[Stored data entries]
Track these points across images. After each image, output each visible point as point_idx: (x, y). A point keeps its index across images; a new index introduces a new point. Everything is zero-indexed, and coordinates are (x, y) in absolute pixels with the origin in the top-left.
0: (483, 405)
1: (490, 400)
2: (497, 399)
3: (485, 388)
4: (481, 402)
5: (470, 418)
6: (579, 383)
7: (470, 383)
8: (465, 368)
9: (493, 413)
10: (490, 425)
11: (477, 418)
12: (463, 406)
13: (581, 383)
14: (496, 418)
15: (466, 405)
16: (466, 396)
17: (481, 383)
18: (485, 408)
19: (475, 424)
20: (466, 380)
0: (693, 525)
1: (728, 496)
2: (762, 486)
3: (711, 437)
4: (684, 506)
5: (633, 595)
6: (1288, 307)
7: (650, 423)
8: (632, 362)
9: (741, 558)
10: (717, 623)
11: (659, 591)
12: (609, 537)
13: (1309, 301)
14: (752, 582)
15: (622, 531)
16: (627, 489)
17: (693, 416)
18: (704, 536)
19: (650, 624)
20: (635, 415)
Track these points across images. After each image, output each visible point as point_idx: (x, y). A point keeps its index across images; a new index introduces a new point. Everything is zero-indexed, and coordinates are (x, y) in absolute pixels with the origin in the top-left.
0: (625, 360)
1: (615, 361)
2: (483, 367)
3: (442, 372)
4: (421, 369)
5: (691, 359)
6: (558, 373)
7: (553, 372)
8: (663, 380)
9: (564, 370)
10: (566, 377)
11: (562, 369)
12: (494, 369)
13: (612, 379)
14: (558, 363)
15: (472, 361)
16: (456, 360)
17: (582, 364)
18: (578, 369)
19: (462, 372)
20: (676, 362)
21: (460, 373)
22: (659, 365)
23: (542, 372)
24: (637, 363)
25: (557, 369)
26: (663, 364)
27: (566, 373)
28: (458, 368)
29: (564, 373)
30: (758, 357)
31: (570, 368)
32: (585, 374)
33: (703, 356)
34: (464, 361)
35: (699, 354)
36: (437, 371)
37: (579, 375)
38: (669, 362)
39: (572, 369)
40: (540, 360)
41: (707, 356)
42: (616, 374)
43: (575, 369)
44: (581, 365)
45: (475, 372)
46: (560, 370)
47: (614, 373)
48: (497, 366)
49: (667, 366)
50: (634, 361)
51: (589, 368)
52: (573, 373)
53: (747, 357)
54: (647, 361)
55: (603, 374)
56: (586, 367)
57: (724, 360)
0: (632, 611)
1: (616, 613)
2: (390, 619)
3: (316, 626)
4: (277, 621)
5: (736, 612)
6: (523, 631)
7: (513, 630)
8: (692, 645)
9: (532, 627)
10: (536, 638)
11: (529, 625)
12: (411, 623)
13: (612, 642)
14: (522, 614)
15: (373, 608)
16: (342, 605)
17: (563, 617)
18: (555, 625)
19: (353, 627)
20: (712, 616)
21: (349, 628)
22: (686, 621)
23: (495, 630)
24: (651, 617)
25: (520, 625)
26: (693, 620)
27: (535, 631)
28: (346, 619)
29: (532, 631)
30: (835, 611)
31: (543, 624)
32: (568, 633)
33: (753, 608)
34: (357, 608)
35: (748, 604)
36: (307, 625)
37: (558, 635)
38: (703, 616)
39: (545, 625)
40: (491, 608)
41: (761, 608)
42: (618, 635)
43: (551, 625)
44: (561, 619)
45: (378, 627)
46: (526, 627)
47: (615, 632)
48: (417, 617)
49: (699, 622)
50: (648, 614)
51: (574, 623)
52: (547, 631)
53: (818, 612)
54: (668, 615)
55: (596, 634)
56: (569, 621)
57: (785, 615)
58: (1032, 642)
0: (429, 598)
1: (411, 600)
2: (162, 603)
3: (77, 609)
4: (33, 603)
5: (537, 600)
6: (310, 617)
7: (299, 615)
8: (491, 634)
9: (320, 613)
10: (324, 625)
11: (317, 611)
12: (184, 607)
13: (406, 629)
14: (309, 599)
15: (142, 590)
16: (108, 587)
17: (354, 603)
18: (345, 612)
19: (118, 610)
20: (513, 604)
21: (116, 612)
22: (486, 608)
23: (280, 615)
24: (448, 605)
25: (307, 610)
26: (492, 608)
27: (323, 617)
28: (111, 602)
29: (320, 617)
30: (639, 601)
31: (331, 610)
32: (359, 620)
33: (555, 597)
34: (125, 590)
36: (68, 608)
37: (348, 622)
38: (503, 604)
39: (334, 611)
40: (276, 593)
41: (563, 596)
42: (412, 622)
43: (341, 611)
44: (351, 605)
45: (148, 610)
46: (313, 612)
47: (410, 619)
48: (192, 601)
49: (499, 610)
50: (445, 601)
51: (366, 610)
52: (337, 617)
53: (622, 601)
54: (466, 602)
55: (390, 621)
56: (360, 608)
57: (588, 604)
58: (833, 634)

§ **Task objective**:
Give back all the records above exactly as they were written.

§ **Response to this exercise**:
Track these points across images. After each image, output each visible point as point_idx: (x, y). A point keeps its index across images; a new index introduces a new point. Everything is zero-indexed, and coordinates are (x, y) in absolute pixels with the origin in the top-left.
0: (483, 405)
1: (490, 400)
2: (497, 399)
3: (485, 388)
4: (481, 402)
5: (470, 418)
6: (579, 383)
7: (470, 383)
8: (465, 368)
9: (493, 413)
10: (490, 425)
11: (477, 418)
12: (463, 406)
13: (581, 383)
14: (496, 418)
15: (466, 405)
16: (466, 396)
17: (481, 383)
18: (485, 408)
19: (475, 424)
20: (466, 380)
0: (693, 525)
1: (728, 496)
2: (762, 486)
3: (711, 437)
4: (684, 506)
5: (633, 595)
6: (1288, 307)
7: (650, 423)
8: (632, 362)
9: (741, 558)
10: (717, 623)
11: (659, 591)
12: (609, 537)
13: (1309, 301)
14: (752, 582)
15: (622, 531)
16: (627, 489)
17: (693, 416)
18: (704, 536)
19: (650, 624)
20: (635, 415)
Track these points across images. After each image, output each visible point as point_idx: (x, y). A point keeps its index across images; a new index introduces a new point. Everything is zero-indexed, and coordinates are (x, y) in absolute pixels with the origin in the top-left.
0: (625, 360)
1: (615, 361)
2: (483, 367)
3: (442, 372)
4: (421, 369)
5: (691, 359)
6: (558, 373)
7: (553, 372)
8: (663, 380)
9: (564, 370)
10: (566, 377)
11: (562, 369)
12: (494, 369)
13: (612, 379)
14: (558, 363)
15: (472, 361)
16: (456, 360)
17: (582, 364)
18: (578, 369)
19: (462, 372)
20: (676, 362)
21: (460, 373)
22: (659, 365)
23: (542, 372)
24: (637, 363)
25: (557, 369)
26: (663, 364)
27: (566, 373)
28: (458, 368)
29: (564, 373)
30: (758, 357)
31: (570, 368)
32: (585, 374)
33: (703, 356)
34: (464, 361)
35: (699, 354)
36: (437, 371)
37: (579, 375)
38: (669, 362)
39: (572, 369)
40: (540, 360)
41: (707, 356)
42: (616, 374)
43: (575, 369)
44: (581, 365)
45: (475, 372)
46: (560, 370)
47: (614, 373)
48: (497, 366)
49: (667, 366)
50: (634, 361)
51: (589, 368)
52: (573, 373)
53: (747, 357)
54: (647, 361)
55: (603, 374)
56: (586, 367)
57: (724, 360)
0: (632, 611)
1: (616, 613)
2: (390, 619)
3: (316, 626)
4: (277, 621)
5: (736, 612)
6: (523, 631)
7: (513, 630)
8: (692, 645)
9: (532, 627)
10: (536, 638)
11: (529, 625)
12: (411, 623)
13: (612, 642)
14: (522, 614)
15: (373, 608)
16: (342, 605)
17: (563, 617)
18: (555, 625)
19: (353, 627)
20: (712, 616)
21: (349, 628)
22: (686, 621)
23: (495, 630)
24: (651, 617)
25: (520, 625)
26: (693, 620)
27: (535, 631)
28: (346, 619)
29: (532, 631)
30: (835, 611)
31: (543, 624)
32: (568, 633)
33: (753, 608)
34: (357, 608)
35: (748, 604)
36: (307, 625)
37: (558, 635)
38: (703, 616)
39: (545, 625)
40: (491, 608)
41: (761, 608)
42: (618, 635)
43: (551, 625)
44: (561, 619)
45: (378, 627)
46: (526, 627)
47: (615, 632)
48: (417, 617)
49: (699, 622)
50: (648, 614)
51: (574, 623)
52: (547, 631)
53: (818, 612)
54: (668, 615)
55: (596, 634)
56: (569, 621)
57: (785, 615)
58: (1032, 642)
0: (429, 598)
1: (411, 600)
2: (162, 603)
3: (77, 609)
4: (33, 603)
5: (537, 600)
6: (310, 617)
7: (299, 615)
8: (491, 634)
9: (320, 613)
10: (324, 625)
11: (317, 611)
12: (184, 607)
13: (406, 629)
14: (309, 599)
15: (142, 590)
16: (108, 587)
17: (354, 603)
18: (345, 612)
19: (118, 610)
20: (513, 604)
21: (116, 612)
22: (486, 608)
23: (280, 615)
24: (448, 605)
25: (307, 610)
26: (492, 608)
27: (323, 617)
28: (111, 602)
29: (320, 617)
30: (639, 601)
31: (331, 610)
32: (359, 620)
33: (555, 597)
34: (125, 590)
36: (68, 608)
37: (348, 622)
38: (503, 604)
39: (334, 611)
40: (276, 593)
41: (563, 596)
42: (412, 622)
43: (341, 611)
44: (351, 605)
45: (148, 610)
46: (313, 612)
47: (410, 619)
48: (192, 601)
49: (499, 610)
50: (445, 601)
51: (366, 610)
52: (337, 617)
53: (622, 601)
54: (466, 602)
55: (390, 621)
56: (360, 608)
57: (588, 604)
58: (833, 634)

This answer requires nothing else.